Geographic Variation of ALS Incidence in New Jersey
Geographic Variation of ALS Incidence in New Jersey
To our knowledge, this is the first statewide population-based study completed in the United States to have assessed geographic clustering of ALS and to have described the relative risk of ALS by geography and area-based SES. The geographic cluster analysis did not identify any places in New Jersey where the relative risk of ALS (observed number of cases vs. expected number of cases) was statistically significantly high; however, the smoothed relative risk maps did identify distinct regional differences in ALS risk throughout the state. The results from the multivariable regression models indicated a statistically significant association between area-based median income and ALS risk in New Jersey independent of age, sex, and race. ALS risk was highest among persons living in areas of the state with the highest median income compared with those living in areas with the lowest median income.

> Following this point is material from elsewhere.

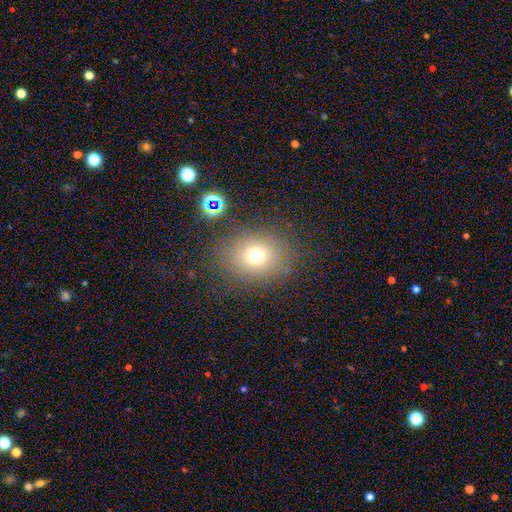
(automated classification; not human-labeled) A smooth galaxy with no disk features (71%) that is round (59%). Merging: none (81%).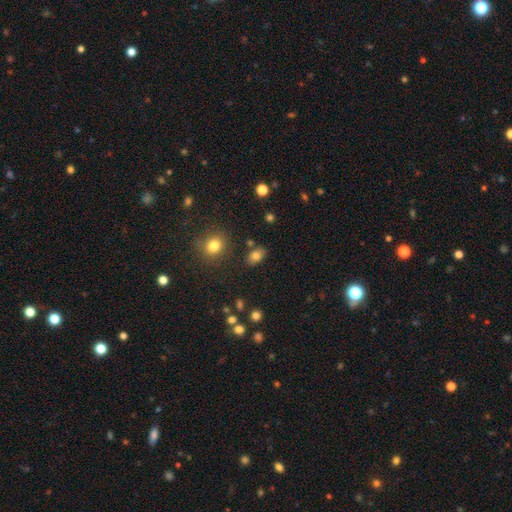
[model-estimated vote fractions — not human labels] smooth_or_featured: smooth (p=0.80) [alt: star or artifact p=0.11]
how_rounded: in between (p=0.84) [alt: round p=0.14]
merging: none (p=0.79) [alt: minor disturbance p=0.12]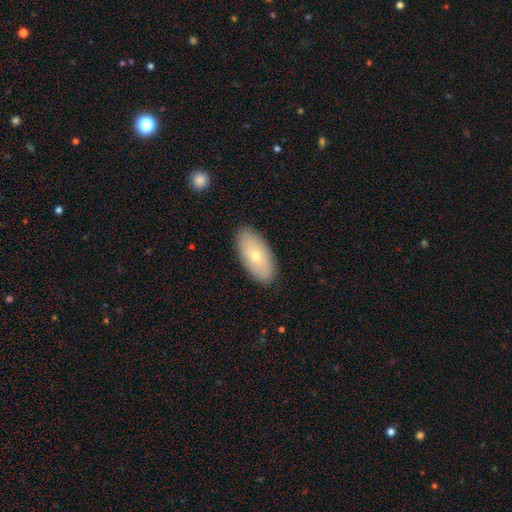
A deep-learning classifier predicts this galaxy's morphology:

Not finding any statistically significant geographic clustering of ALS cases in New Jersey is in contrast to many population-based studies completed in other parts of the world, including one in the United States that found geographic clustering of ALS. There are several possible reasons why there was no evidence of geographic clustering of ALS in New Jersey. First, environmental exposures or other risk factors could be present in the other study regions that are not present in New Jersey. Second, the ALS cases in our study were more contemporary incident cases diagnosed between 2009 and 2011, while many other studies used ALS cases or deaths from earlier time periods. It is possible that there may be period and cohort effects where the risk of ALS may vary by time period or year of birth, which could coincide with shifts in exposure to risk factors over time. For example, in Guam, rates of ALS were extremely high among its indigenous people, the Chamorro, in the 1950s (estimated to be 50–100 times higher than worldwide rates), followed by decades of significant decline, with rates today that are only slightly higher than those worldwide. It has been suggested that the decline in ALS rates in Guam was related to modernization, which resulted in the elimination of the environmental factors that had triggered the high rates.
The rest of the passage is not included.